Lapid testifies to Turkel, defends Frenkel on comptroller report

Finance minister says significant paycut Frenkel taking to be BoI governor shows he's committed to the public.

July 3, 2013 15:37
2 minute read.
Yair Lapid at cabinet meeting, 20 May 2013.

Yair Lapid at Cabinet Meeting, looking official 370. (photo credit: Marc Israel Sellem/The Jerusalem Post)

Finance Minister Yair Lapid on Wednesday testified before the Turkel Commission, headed by Judge Jacob Turkel and tasked with assessing Jacob Frenkel for the post of Bank of Israel governor.

Though the hearings are not public, Lapid defended Frenkel over a salary scandal in an interview with Israel Radio earlier in the day. Frenkel, who had served as BOI Governor in the 1990s, was forced to return NIS 238,000 to the state following his term when the State Comptroller accused him of receiving “special financial arrangements" in his compensation package.

“If Frenkel is only interested in money why would he leave a position that pays him 20 to 30 times the salary to be Bank of Israel Governor?” Lapid said in a fiery interview with Israel Radio’s Keren Neubach. Frenkel was serving as JPMorgan International’s chairman when he accepted the nomination for Governor. The significant pay cut he was taking, Lapid said, showed he was committed to the public.

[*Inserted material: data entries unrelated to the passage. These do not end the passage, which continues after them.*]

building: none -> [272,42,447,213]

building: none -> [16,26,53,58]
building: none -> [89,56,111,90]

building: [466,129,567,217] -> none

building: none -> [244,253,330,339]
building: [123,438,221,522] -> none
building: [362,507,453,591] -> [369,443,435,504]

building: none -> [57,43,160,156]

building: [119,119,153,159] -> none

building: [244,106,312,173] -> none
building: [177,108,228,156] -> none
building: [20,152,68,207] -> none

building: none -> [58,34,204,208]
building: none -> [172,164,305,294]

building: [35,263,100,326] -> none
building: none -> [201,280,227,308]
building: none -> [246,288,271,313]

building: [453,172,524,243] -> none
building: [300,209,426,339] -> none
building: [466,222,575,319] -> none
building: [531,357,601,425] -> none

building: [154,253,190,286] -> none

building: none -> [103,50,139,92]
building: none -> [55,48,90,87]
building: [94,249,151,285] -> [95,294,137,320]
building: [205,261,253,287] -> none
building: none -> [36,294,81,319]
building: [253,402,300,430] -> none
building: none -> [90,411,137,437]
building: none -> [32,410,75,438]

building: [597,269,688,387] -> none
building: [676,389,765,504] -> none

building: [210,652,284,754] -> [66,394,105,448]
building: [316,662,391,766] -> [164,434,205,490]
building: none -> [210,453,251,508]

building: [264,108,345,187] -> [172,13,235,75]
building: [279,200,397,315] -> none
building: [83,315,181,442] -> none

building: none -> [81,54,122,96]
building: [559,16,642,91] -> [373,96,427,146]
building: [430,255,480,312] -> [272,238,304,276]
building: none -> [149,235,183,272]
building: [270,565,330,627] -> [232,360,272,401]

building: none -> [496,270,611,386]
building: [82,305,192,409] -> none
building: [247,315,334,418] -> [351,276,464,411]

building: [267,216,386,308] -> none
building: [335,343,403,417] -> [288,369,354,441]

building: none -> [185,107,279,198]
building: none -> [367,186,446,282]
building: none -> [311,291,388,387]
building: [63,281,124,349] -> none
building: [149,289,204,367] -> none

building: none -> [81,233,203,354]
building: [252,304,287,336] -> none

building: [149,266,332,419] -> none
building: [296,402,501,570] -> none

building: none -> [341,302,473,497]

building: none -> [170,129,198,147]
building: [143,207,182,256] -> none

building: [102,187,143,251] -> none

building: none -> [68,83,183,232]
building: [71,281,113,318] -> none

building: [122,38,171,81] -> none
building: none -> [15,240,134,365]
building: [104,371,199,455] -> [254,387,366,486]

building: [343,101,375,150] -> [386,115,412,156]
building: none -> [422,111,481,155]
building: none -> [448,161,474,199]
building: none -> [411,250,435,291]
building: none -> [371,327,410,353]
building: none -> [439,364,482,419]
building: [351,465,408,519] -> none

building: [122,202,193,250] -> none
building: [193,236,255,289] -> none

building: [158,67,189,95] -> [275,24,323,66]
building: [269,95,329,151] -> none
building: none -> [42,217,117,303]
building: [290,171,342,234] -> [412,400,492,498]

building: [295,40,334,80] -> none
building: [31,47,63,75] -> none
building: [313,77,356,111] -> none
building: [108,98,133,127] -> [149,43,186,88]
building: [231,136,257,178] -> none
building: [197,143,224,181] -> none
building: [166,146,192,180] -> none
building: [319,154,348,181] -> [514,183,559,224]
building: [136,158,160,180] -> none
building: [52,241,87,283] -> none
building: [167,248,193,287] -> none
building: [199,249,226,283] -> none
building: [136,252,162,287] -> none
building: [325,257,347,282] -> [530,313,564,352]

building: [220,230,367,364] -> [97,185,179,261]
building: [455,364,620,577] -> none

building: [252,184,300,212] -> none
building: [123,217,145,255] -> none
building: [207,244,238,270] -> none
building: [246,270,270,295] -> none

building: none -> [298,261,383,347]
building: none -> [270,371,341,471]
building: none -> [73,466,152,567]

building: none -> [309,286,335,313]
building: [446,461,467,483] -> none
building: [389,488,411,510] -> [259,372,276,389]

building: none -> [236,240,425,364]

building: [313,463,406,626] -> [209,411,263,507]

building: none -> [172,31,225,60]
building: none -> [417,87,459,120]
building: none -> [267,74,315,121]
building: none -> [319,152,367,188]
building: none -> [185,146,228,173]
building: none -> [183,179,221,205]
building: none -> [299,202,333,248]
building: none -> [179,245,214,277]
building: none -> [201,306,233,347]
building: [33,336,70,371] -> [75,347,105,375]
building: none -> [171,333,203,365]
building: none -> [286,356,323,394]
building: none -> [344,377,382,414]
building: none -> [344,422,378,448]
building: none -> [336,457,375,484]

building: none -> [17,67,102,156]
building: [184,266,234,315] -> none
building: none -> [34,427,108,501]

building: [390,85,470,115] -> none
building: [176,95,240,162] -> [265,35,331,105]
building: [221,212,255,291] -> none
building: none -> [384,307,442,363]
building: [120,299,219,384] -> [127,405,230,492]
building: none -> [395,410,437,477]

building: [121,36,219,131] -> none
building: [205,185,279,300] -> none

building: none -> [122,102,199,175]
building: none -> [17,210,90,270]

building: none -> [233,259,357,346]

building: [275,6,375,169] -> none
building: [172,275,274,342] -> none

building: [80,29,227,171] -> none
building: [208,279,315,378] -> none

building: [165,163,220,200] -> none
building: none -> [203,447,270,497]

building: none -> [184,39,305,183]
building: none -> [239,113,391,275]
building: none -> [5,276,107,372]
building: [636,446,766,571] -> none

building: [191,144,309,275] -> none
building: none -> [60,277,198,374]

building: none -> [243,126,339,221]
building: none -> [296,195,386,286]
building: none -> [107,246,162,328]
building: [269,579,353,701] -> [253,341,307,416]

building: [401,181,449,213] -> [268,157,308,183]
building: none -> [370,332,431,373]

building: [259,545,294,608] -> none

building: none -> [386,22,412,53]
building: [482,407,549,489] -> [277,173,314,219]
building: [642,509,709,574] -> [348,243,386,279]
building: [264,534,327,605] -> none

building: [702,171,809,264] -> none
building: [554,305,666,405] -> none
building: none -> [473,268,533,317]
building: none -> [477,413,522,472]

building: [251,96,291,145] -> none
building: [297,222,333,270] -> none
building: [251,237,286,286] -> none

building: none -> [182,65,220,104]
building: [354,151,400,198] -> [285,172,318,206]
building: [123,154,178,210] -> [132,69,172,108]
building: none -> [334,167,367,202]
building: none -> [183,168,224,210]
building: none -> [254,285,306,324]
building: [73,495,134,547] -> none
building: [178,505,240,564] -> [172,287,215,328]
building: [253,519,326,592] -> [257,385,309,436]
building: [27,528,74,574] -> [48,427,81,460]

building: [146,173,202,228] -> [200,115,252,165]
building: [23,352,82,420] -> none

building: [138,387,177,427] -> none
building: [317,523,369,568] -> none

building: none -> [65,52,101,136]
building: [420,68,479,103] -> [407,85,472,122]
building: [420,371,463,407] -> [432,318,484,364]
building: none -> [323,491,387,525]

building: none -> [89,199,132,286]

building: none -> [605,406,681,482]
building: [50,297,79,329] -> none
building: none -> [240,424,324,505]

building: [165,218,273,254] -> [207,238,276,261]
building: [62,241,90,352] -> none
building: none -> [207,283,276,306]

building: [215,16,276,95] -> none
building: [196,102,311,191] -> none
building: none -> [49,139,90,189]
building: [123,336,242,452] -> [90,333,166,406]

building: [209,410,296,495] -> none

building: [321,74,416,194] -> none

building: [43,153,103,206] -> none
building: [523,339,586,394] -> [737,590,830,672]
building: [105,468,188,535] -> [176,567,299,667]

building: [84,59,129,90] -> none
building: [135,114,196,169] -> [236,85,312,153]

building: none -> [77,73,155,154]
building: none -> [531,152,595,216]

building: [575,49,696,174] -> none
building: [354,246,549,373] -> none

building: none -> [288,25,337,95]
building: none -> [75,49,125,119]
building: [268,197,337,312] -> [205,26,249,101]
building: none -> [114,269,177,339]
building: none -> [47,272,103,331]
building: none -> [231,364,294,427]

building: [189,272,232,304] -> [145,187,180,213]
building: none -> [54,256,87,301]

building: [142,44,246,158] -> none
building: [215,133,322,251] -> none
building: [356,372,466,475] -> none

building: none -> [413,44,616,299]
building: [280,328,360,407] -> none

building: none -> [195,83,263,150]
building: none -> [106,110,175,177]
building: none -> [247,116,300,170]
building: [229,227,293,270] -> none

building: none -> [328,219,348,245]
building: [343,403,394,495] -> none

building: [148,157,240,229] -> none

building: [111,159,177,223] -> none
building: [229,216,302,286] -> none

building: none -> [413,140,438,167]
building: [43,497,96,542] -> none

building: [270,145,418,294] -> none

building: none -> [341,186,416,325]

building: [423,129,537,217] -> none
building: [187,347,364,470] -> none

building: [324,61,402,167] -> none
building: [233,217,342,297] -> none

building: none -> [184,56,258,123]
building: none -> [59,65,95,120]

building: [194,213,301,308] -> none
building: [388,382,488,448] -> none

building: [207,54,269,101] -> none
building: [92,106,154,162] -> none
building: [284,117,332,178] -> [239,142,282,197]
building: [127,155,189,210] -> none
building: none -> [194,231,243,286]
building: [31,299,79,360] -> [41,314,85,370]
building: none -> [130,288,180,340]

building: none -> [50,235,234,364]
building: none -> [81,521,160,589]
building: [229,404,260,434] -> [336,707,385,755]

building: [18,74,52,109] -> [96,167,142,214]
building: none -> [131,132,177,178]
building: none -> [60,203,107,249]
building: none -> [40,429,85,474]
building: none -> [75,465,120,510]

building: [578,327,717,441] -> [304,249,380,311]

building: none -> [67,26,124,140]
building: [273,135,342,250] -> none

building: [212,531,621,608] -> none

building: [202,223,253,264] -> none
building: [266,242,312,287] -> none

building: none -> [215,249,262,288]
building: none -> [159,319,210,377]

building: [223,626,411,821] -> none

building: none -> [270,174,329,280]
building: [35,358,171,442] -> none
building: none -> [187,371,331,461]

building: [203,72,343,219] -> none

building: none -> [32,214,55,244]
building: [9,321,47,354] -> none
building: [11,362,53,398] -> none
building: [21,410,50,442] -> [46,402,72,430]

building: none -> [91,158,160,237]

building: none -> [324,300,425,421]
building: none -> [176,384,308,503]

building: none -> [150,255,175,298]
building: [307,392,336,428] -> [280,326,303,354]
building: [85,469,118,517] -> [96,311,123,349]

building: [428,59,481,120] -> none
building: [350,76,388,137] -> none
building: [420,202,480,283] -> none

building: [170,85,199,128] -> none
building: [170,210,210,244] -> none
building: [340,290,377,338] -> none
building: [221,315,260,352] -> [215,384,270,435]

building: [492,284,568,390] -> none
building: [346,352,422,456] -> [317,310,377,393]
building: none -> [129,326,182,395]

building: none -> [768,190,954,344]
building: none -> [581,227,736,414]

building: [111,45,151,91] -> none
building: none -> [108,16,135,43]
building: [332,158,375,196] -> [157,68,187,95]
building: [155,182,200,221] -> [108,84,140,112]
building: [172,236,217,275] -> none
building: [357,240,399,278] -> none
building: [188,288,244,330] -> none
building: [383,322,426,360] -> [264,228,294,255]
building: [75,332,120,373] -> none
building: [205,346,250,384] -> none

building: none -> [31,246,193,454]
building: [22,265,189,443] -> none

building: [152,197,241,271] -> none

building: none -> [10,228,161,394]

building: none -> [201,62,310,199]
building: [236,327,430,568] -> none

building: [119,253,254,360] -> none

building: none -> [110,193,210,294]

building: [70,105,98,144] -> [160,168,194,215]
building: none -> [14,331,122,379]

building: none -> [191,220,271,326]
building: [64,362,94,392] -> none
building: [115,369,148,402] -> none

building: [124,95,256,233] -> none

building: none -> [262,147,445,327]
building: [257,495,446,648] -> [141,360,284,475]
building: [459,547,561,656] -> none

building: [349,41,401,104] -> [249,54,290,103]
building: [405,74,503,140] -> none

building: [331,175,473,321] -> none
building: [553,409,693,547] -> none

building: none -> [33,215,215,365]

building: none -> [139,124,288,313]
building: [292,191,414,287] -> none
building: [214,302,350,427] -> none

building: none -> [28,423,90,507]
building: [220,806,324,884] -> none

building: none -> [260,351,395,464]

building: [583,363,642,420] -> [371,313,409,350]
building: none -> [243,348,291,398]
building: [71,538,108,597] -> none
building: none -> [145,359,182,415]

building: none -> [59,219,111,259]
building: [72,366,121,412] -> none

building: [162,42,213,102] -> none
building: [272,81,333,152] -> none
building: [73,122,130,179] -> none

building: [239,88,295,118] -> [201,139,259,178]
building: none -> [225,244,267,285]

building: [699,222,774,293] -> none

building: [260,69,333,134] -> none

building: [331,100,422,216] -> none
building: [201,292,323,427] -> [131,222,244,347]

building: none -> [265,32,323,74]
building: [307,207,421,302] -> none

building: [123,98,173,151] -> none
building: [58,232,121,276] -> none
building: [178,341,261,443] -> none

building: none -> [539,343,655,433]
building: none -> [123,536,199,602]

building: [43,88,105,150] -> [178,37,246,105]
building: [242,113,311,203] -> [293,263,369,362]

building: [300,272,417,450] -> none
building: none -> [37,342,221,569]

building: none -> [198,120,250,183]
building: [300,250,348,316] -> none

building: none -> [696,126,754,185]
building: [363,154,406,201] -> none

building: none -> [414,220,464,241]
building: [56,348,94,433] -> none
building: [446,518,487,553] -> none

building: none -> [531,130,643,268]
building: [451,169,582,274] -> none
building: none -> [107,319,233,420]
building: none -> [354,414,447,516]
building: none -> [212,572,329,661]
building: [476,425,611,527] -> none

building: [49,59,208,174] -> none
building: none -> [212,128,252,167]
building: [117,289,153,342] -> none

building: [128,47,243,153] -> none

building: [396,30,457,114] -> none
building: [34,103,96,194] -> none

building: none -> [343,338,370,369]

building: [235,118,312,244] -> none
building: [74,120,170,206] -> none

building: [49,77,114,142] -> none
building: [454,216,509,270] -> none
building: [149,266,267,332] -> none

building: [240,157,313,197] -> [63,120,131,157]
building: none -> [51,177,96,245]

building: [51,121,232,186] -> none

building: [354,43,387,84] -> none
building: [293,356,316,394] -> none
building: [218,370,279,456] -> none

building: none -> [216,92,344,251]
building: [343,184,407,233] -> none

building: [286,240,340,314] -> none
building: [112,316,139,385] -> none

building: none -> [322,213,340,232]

“The state comptroller said to return [the money], and it was returned,” Lapid said over Neubach’s protestation that it was the attitude toward public fund, not Frenkel’s bottom line, that was disconcerting. “He’s a straight man, he’s a decent public worker, he’s an Israel prize winner, he’s a man who came to serve the public,” the finance minister said.

President Shimon Peres and the cabinet must approve Frenkel based on the commission's recommendations.

Lapid also promised he would lower taxes as soon as the budget allowed.

“The moment the economy stabilizes, the moment that this deficit, this budget hole closes, and we return to growth, say 4%, I don’t see why not,” Lapid said. “It’s not my goal in life to impose taxes. We have to do it now because we have to close a budget hole.”

In order to secure economic growth in the future, he said, integrating the ultra-Orthodox into the workforce was a crucial measure.

“It’s a public that very much wants to work,” he said, praising the ultra-Orthodox as fit for the workforce because “they’re people that have learned to think their whole lives.” Despite their political leaders’ protectionism, he said, the haredi public “want to earn more, they want to get out of the cycle of poverty and we’ll help them.”

Asked why he did not aim more tax increases at companies and the wealthy, Lapid responded that socialism was a failed policy, though he confessed that unbridled capitalism was not the right course either. “The solution isn’t take money we don’t have and distribute it,” he said.

“The people I demonstrated with last year are people who voted for Yesh Atid, and Yesh Atid voters are very pleased with the fact that someone demonstrating responsibility, who is working for the middle class, who is protecting their jobs. They know to open a newspaper and see that in Europe there are unemployment levels that there are not here.”